:: Task statement ::
Filter the records for "Lodveida" and keep each line that has it.

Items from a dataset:
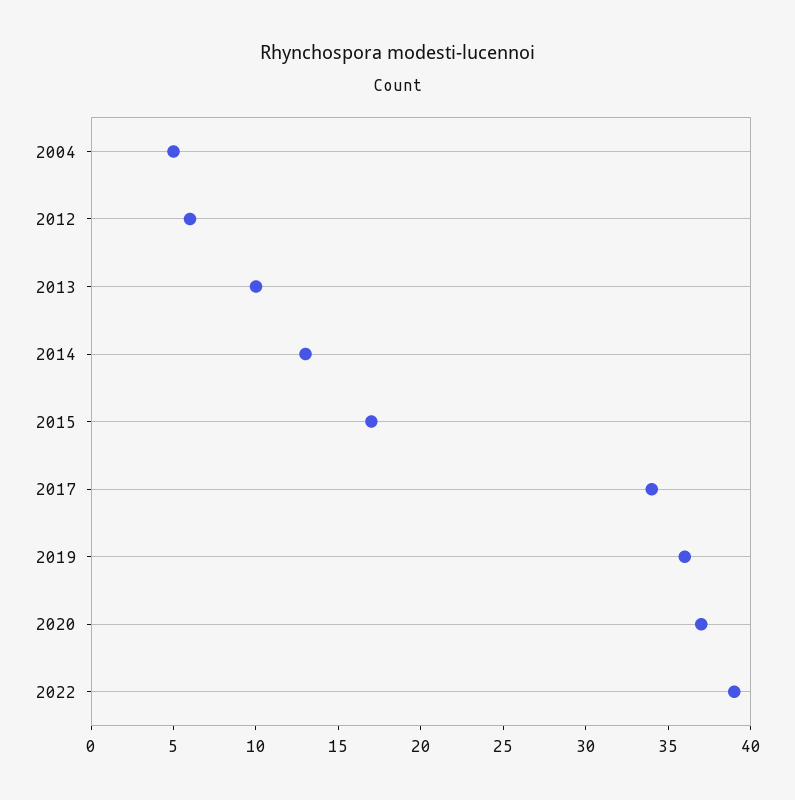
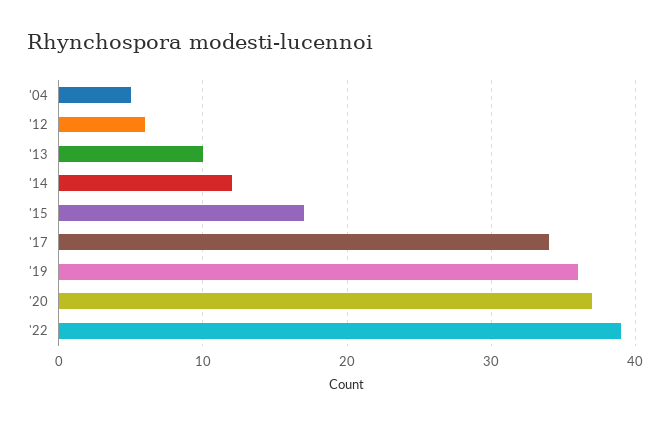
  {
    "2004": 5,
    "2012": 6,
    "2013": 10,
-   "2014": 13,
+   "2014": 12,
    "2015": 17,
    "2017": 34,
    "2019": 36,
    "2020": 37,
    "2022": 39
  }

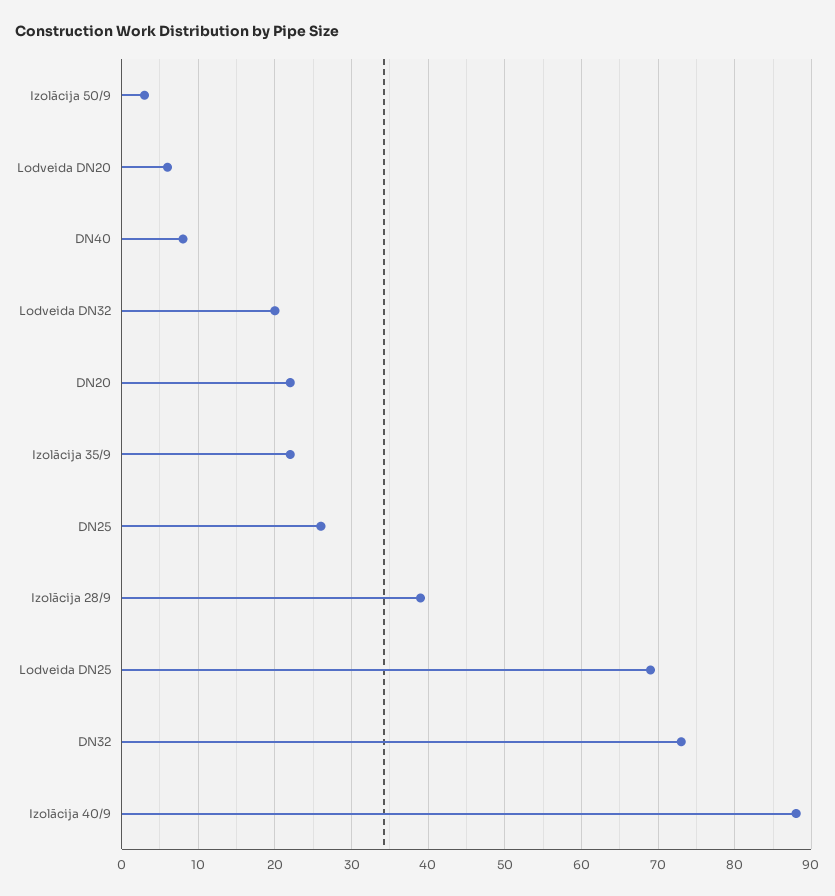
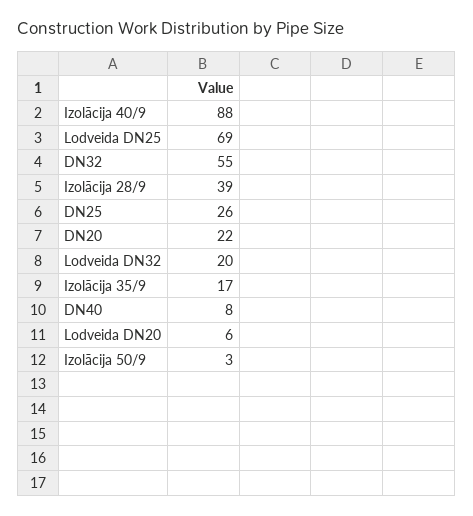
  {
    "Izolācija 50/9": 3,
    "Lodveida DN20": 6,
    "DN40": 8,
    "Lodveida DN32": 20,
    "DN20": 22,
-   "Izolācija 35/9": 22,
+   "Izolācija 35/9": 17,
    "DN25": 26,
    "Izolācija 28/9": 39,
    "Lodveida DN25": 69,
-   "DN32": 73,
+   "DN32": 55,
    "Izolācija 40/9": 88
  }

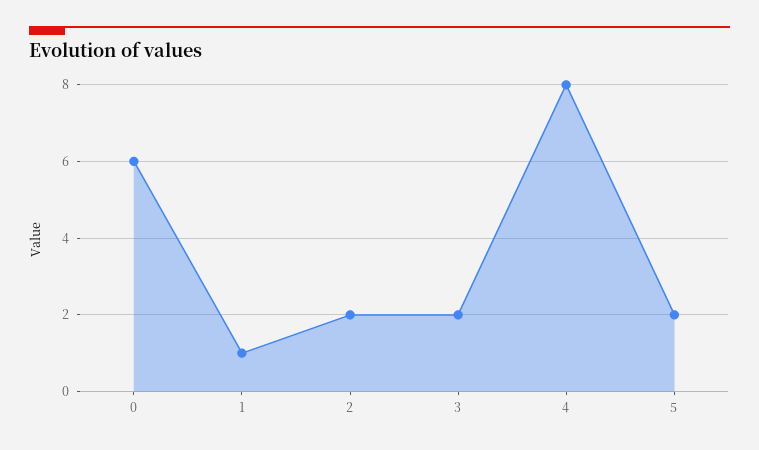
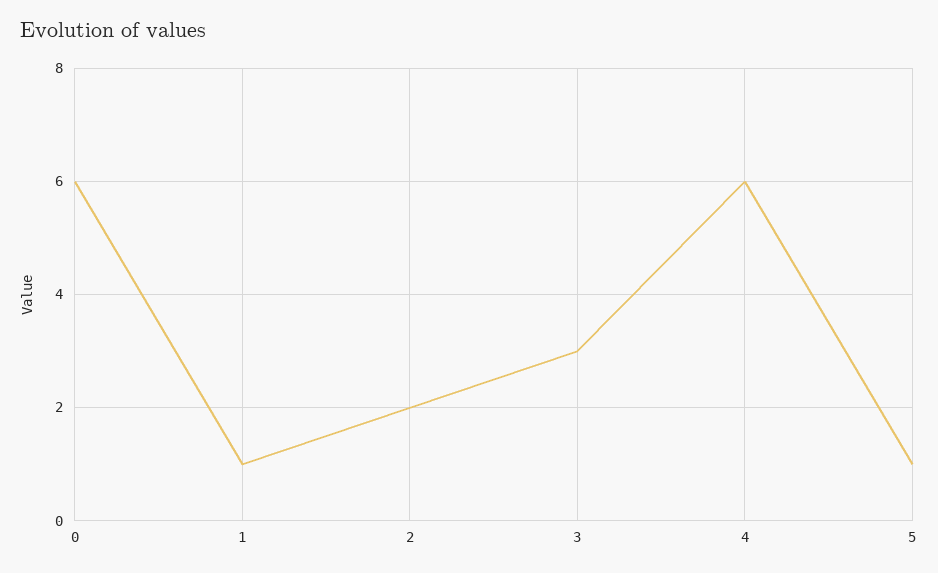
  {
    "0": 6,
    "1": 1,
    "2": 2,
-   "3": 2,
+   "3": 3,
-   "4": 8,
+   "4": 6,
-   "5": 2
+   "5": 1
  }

==

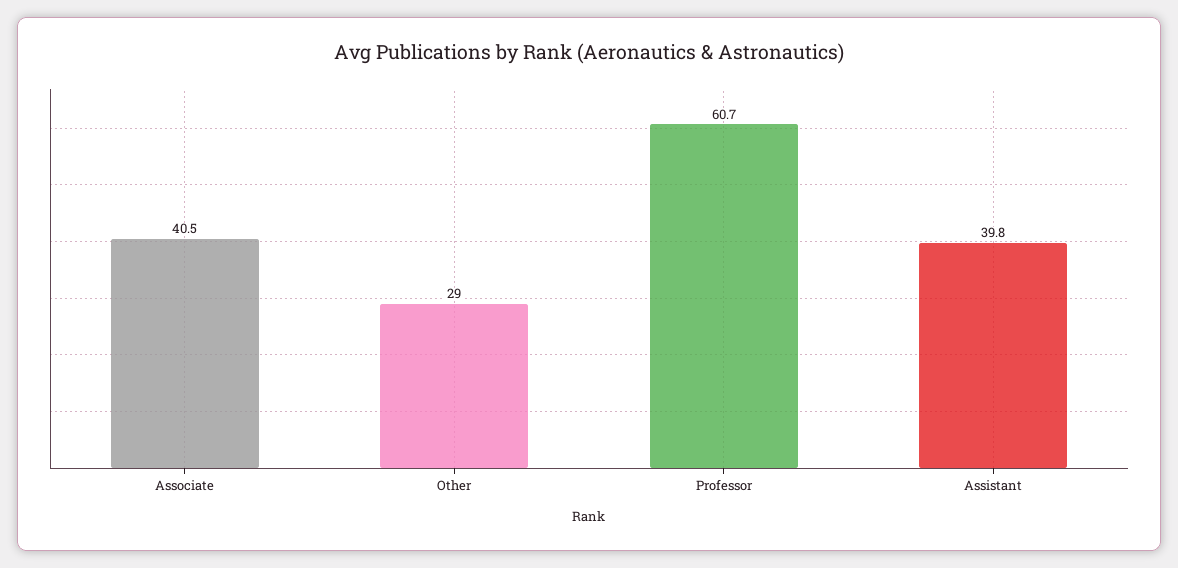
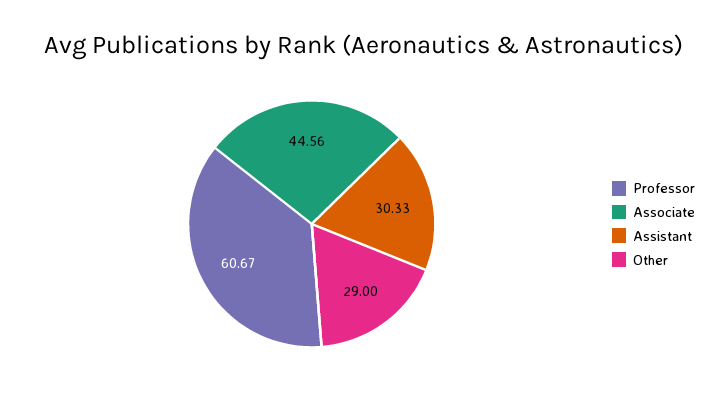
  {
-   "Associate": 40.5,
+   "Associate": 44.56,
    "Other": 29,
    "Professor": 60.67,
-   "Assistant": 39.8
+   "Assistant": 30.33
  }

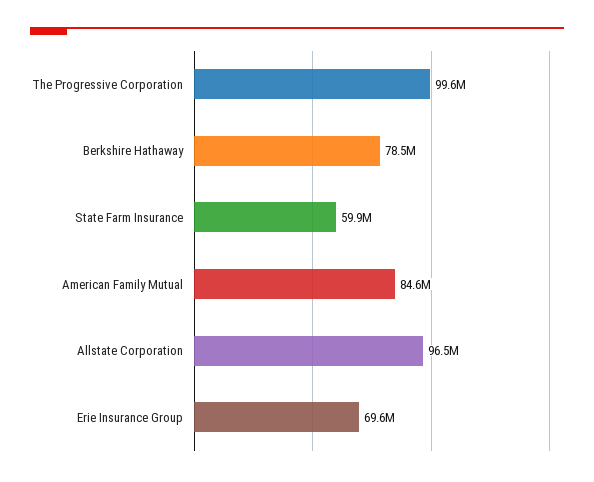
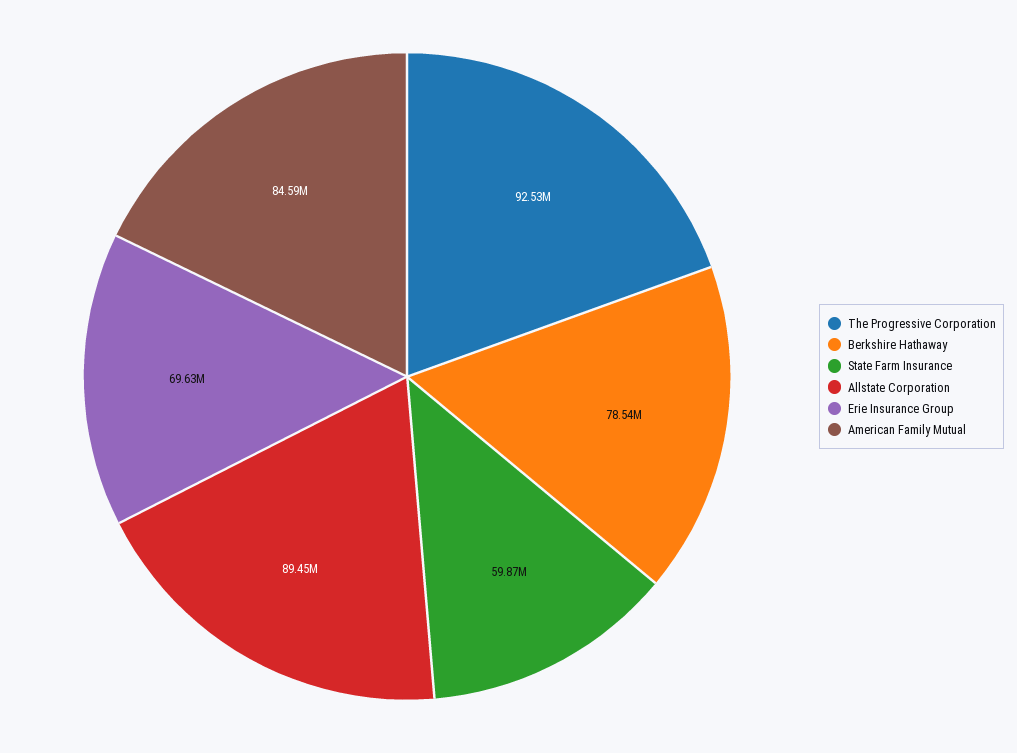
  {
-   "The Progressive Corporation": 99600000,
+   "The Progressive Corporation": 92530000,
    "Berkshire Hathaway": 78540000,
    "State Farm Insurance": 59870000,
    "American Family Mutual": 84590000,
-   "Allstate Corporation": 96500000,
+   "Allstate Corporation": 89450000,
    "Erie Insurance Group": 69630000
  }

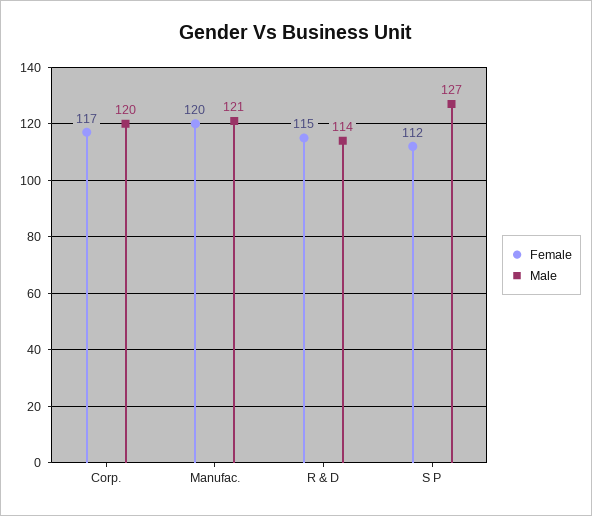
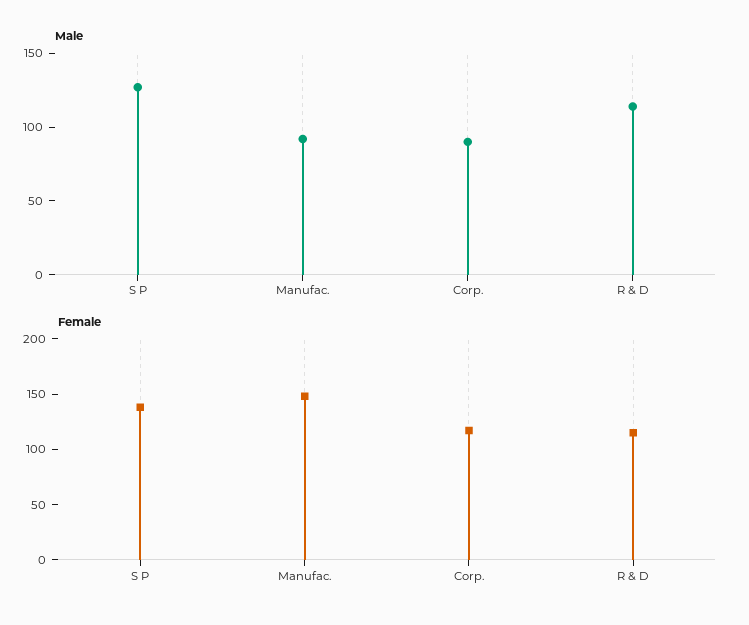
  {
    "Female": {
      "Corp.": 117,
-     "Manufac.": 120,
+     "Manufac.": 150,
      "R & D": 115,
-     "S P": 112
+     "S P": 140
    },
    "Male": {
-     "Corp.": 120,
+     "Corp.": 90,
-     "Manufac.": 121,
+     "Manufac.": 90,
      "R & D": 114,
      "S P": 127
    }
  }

:: Output below ::
    "Lodveida DN20": 6,
    "Lodveida DN32": 20,
    "Lodveida DN25": 69,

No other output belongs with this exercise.